[Items from a data source]
______
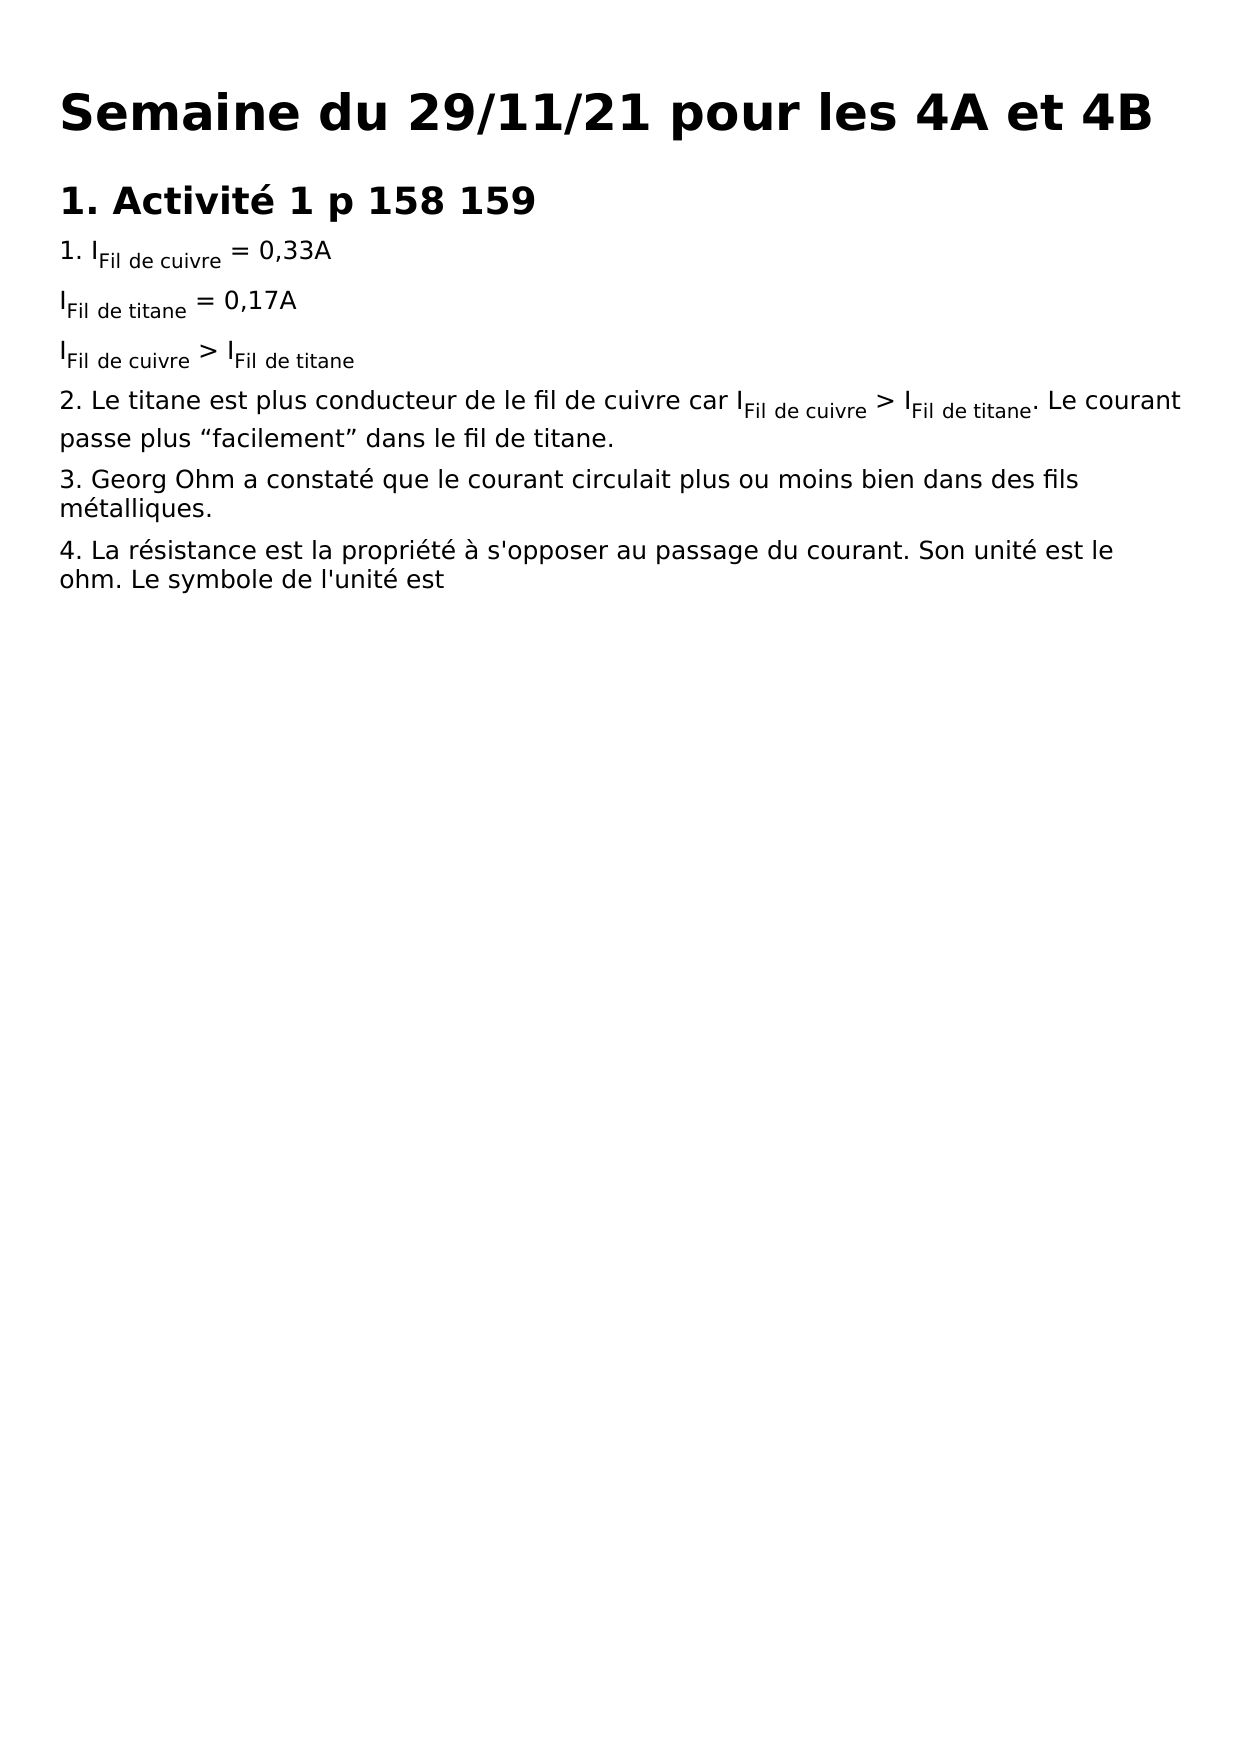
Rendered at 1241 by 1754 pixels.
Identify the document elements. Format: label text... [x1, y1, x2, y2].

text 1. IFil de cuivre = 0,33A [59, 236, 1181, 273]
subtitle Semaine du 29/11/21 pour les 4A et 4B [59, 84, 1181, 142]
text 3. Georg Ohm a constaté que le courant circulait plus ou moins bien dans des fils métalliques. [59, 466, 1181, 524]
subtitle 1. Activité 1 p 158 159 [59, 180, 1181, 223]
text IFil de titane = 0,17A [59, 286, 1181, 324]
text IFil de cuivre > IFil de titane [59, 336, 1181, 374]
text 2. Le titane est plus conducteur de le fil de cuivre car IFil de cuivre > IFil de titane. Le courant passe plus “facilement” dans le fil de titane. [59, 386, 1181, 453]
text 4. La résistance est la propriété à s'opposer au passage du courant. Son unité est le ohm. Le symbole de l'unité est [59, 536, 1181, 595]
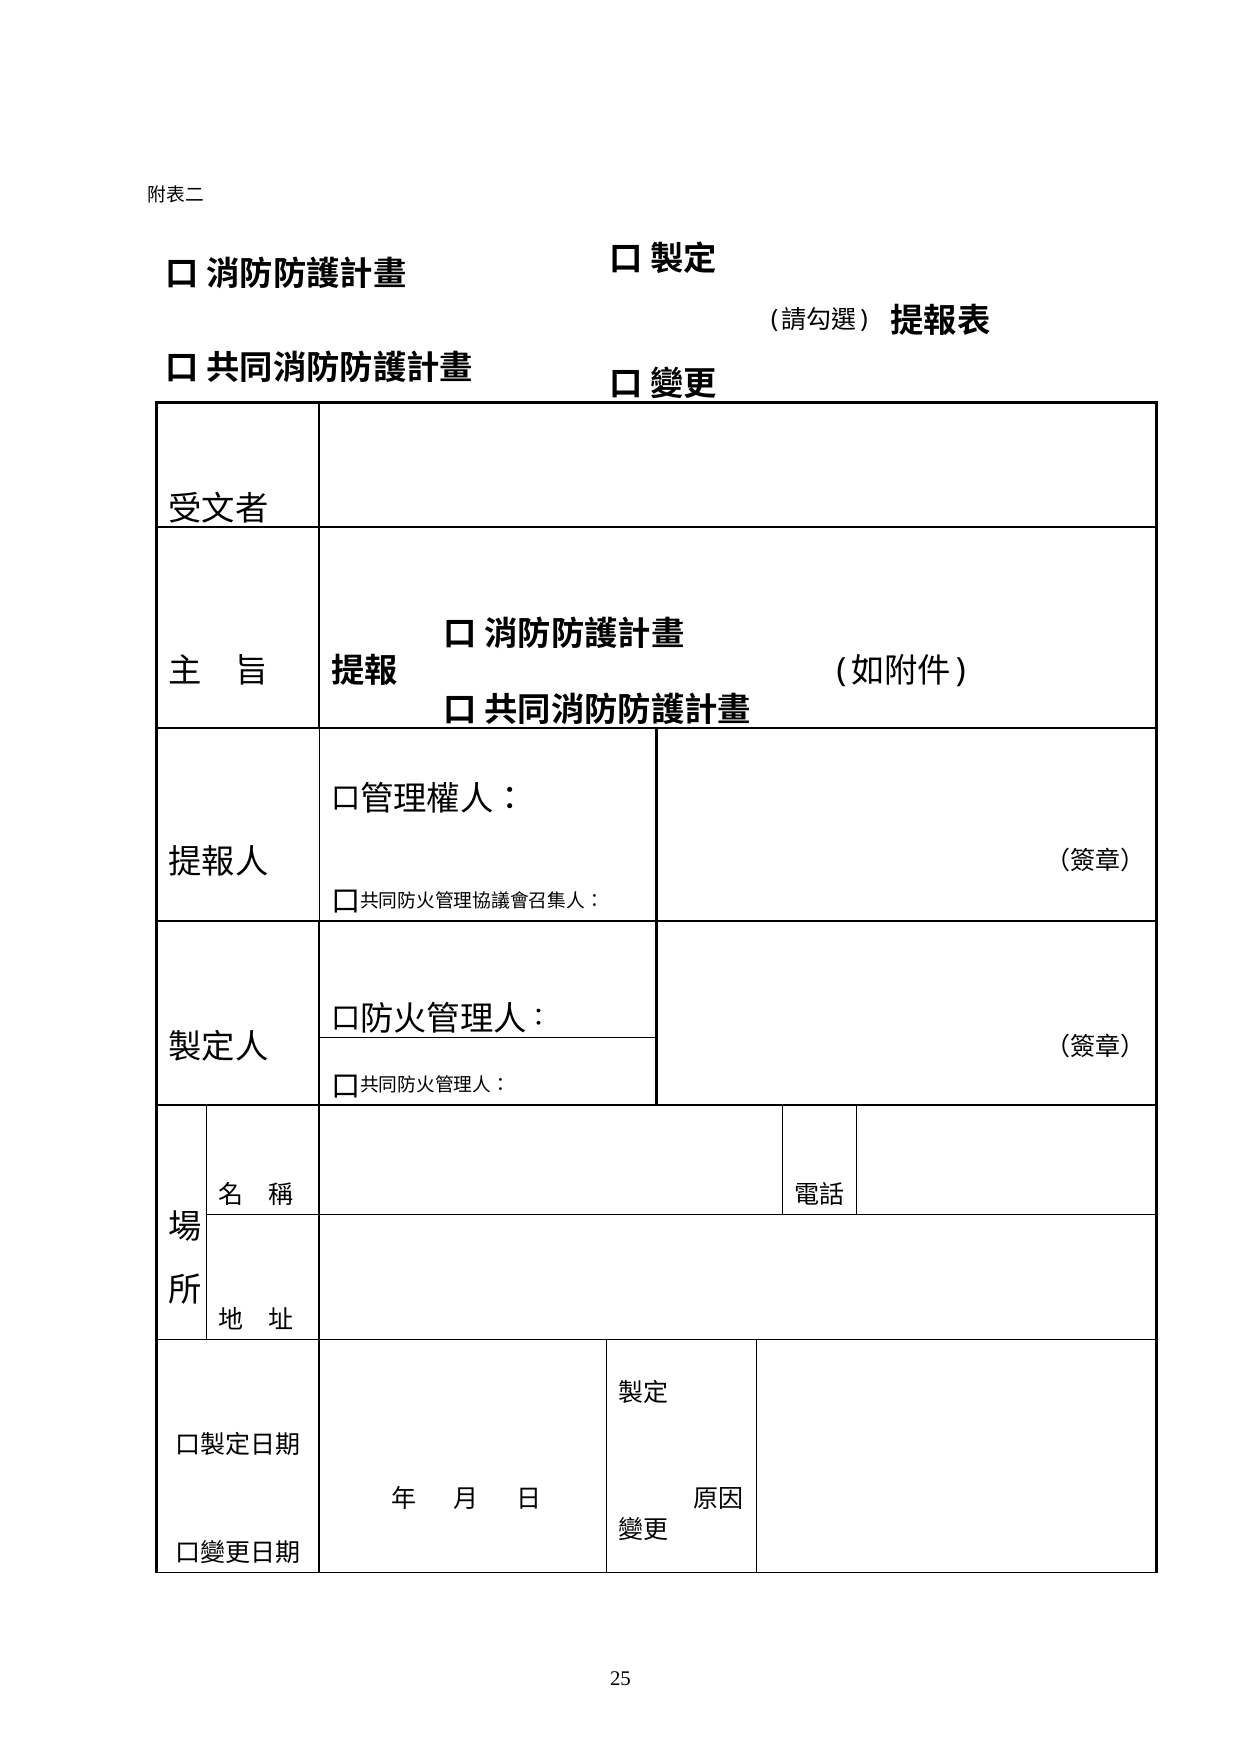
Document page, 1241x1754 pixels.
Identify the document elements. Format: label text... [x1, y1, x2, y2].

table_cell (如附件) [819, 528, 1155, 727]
______
• **Given problem**: Find every line above that contains the string "pixels", matching case exactly, and copy each such line in full.

• **Answer to the problem**:
Rendered at 1241 by 1754 pixels.
Document page, 1241x1754 pixels.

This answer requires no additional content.